▶ Source text
====

The truth is that Apple’s executives seem stuck in the iPod/iTunes era, where selling 70% of all music players led to leverage over the music labels; with streaming content is available on any device at any time, which means that selling hardware isn’t a point of leverage. If Apple wants its usual ownership of end users it needs to buy its way in, and that means buying Netflix.

Why Apple Should Buy Netflix

I am, as a rule, skeptical of large acquisitions: they are all too often a byproduct of management empire-building, and value-destructive for shareholders. Moreover, not only do promised synergies often fail to materialize, but both the acquirer and the acquired are deeply distracted for years.

I am even more dubious when an acquisition entails combining horizontal and vertical business models:3 horizontal business models, like Netflix’s, entail reaching the maximum number of customers across all devices in order to better leverage up-front costs; vertical business models, like Apple’s, entail offering exclusive services to increase the differentiation of devices sold at a profit.

====

▶ Records supplied
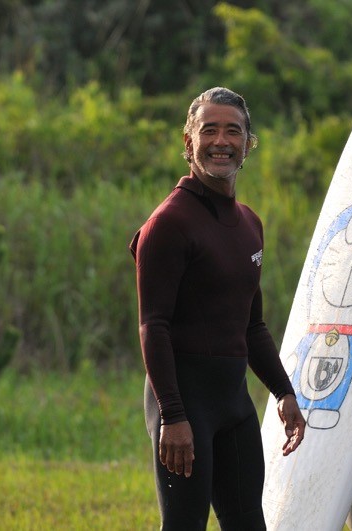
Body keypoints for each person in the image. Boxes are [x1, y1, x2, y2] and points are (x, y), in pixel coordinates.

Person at [129, 86, 305, 530]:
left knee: (248, 522)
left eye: (234, 131)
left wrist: (283, 392)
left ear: (249, 143)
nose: (221, 141)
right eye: (210, 131)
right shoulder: (168, 225)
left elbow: (253, 325)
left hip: (233, 403)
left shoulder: (250, 224)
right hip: (183, 405)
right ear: (189, 143)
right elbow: (154, 325)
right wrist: (173, 415)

====

▶ Study questions
(A) In the Apple and Netflix text, what share of all music players did Apple sell during the iPod/iTunes era?
(B) Repeat the part of the Apple and Netflix text that begins at the words "The truth is" and stops after "means buying Netflix.".
(C) List every drawback of large acquisitions that the Apple and Netflix text names.

▶ Answers in order
(A) 70%

(B)
The truth is that Apple’s executives seem stuck in the iPod/iTunes era, where selling 70% of all music players led to leverage over the music labels; with streaming content is available on any device at any time, which means that selling hardware isn’t a point of leverage. If Apple wants its usual ownership of end users it needs to buy its way in, and that means buying Netflix.

(C)
- They are all too often a byproduct of management empire-building.
- They are value-destructive for shareholders.
- Promised synergies often fail to materialize.
- Both the acquirer and the acquired are deeply distracted for years.